Once I explained to them that I really cannot go 20-30 miles every single day, we settled on the following reasonable goals for the season:

1) Miles Traveled Goal: 500.
2) Top Speed Goal: 31 mph.
3) Days on the Trails Goal: 55.
4) Elevation Ascended Goal: 65,000 ft.
    Ready... Bring on the snow...

    Sunday, October 9, 2011

    Season Opener

    At the Hoosier Pass trailhead. Patiently
    awaiting our "end of run" hotdog rewards!
    The 2011/2012 Skijoring Season is officially ON!

    We had an early October storm the last 2 days - starting with rain and then improving to snow. Not much accumulation in town (maybe 2 inches); but Max, Zorro & I decided to test the upper elevations for better accumulation to begin our 2011/2012 Skijoring Season.

    We attempted to skijor Bemrose Ski Circus at the top of Hoosier Pass (between Breckenridge and Alma). The elevations would start at 11,500 ft and extend into the mid 12000s if the conditions permitted. We knew we were "pushing the envelope" to go skijoring this early in Fall with this mild of a storm. But...

    We haven't skijored since mid-May, our bones are rotting, we need skijoring. So, push the envelope we did!

    Was there enough snow for skijoring? "YES!" for the up routes, "no" for most of the down routes. The highlights:
    1. The first 2 miles had 1100 feet of elevation gain with about 3-4 inches of powder below 12,000 and up to 8 inches of powder over 12,000. Our top uphill speed was 10mph! There were many rocks exposed through the shallow powder below 12,000 feet - letting me know it would be an interesting & risky route down...
    2. First outing of the season - the human was not in top form... I made a wrong turn in the upper parts of the trail (there were no tracks, it was up to me to lead us "on trail"). After skijoring up a pretty steep ravine, we came around a blind right to find a fully exposed rock wall to continue up. There was not enough snow in the ravine to skijor back down (you can avoid exposed rocks going up, not when going down with Siberian propulsion), so we had to remove the skis and hike (and crawl) up the rock wall until the terrain leveled out again and had good snow cover.
    3. First outing of the season - the Siberians were not in top form... Zorro forgot the meaning of "right" at one point and was convinced that "right" meant "sharp left, sprint towards the pack of deer" - it took much explanation to re-introduce Zorro to the proper "right". Max had a slight issue with "leave it, let's go" meaning to "ignore all those deer tracks and keep going forward" - he is an expert listener/leader once he gets back into form.
    4. Below 12,000 feet, going down was impossible.

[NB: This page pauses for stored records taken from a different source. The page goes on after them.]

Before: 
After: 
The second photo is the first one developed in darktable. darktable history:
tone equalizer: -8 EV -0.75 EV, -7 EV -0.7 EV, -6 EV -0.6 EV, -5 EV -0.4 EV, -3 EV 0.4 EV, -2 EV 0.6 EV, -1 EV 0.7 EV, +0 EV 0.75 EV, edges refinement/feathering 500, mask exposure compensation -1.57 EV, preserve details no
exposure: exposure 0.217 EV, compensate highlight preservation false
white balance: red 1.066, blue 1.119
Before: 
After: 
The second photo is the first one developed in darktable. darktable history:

There were far too many exposed rocks to surprise and annihilate the human at Siberian downhill speeds. So, we had to carry the skis and hike/run down.
    5. Above 12,000 feet it was WONDERFUL! We were breaking trail in 5-8 inches of fresh powder - if only we didn't have to come back down...
    All in, fun for a season opener, but we pushed the envelope a little too far and had to spend more time hiking & climbing than we did skijoring. But - the 2011/2012 Skijor Season is ON - bring on the snow!

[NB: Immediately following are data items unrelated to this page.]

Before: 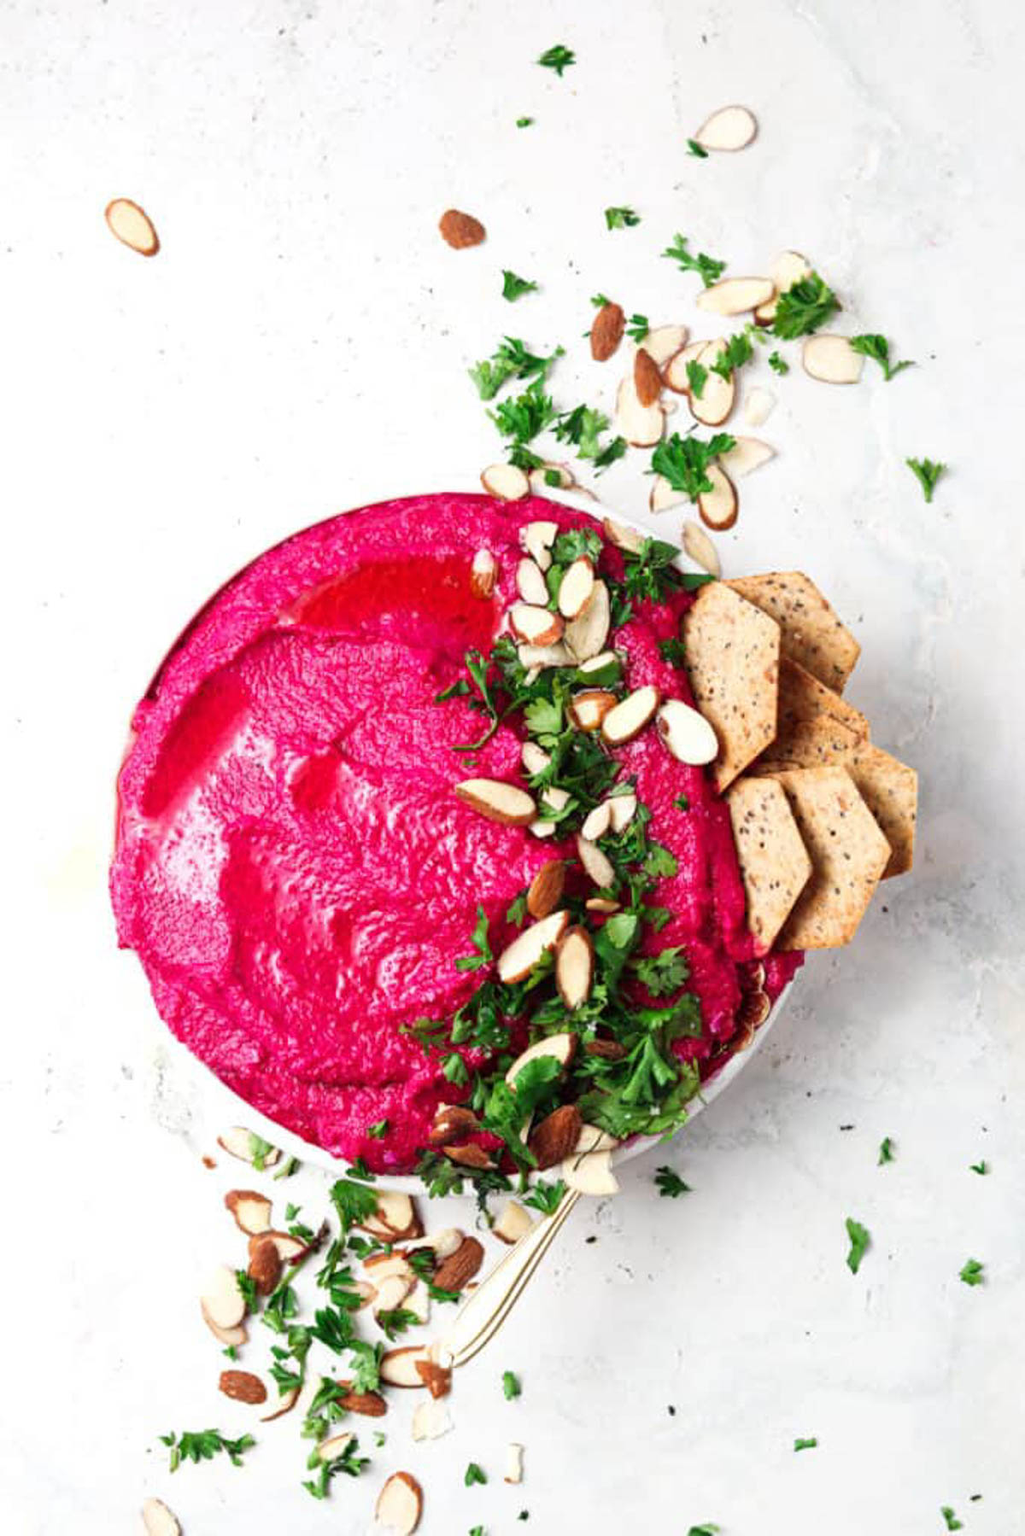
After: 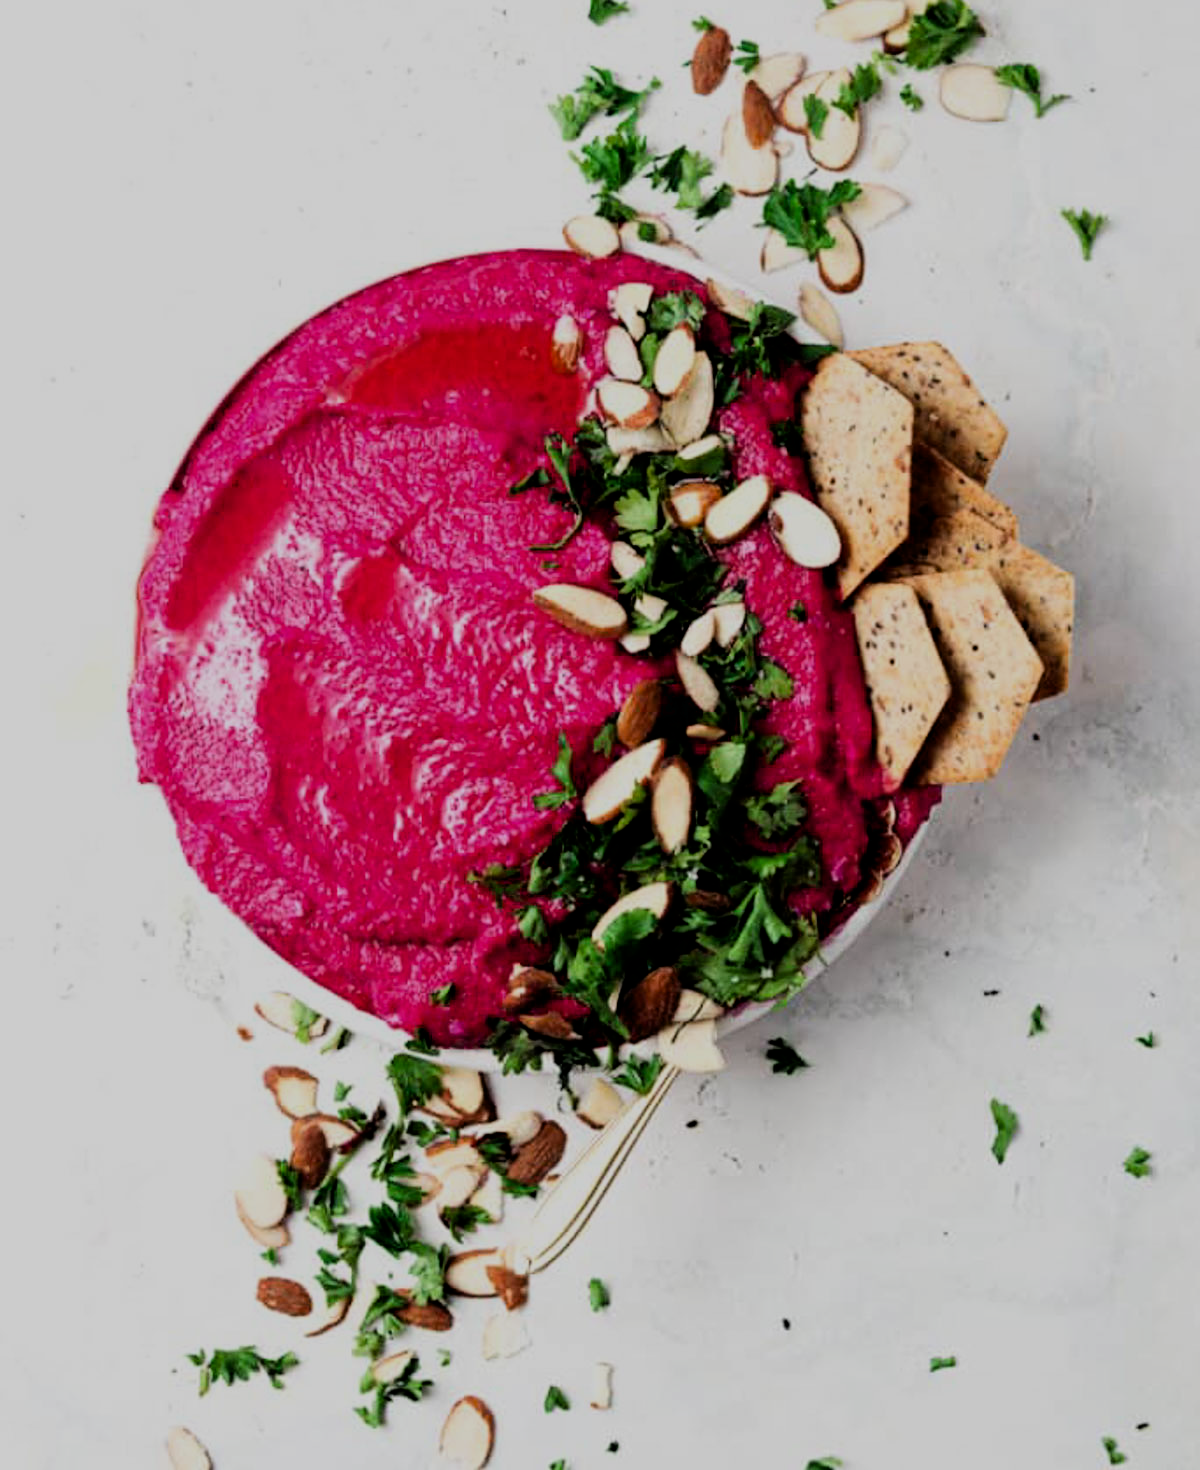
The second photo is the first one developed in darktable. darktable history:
exposure: black level correction 0.009, exposure -0.64 EV, compensate highlight preservation false
crop and rotate: top 18.237%
filmic rgb: black relative exposure -5.12 EV, white relative exposure 3.99 EV, hardness 2.89, contrast 1.298, highlights saturation mix -30.8%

    Vital Stats: 4.1 miles. 90 minutes total time: a measly 35 minutes skijoring time, 40 minutes hiking & climbing over non-skiable terrain, 15 minutes stopped/trail evaluation time. Top speed of 13mph and total elevation gain of 1,100 feet.
    Cruising up the lower section of Bemrose. Note the deer tracks on the trail in front
    of us. First outing of the season lead the Siberians to forget that we ignore tracks that
    go "off trail" and keep going forward. We'll be back to top form soon.
    Taking a break to survey the trail in the upper elevations of Bemrose.
    Bemrose trailhead at Hoosier Pass on the Continental Divide.
    Nice scenery from the upper elevations of Bemrose. Note that we are past all the
    shrubbery at this point and breaking trail in up to 8 inches of fresh powder. Max & Zorro
    wondered "why" we had to go back down, it was so peaceful and skiable above 12,000 ft!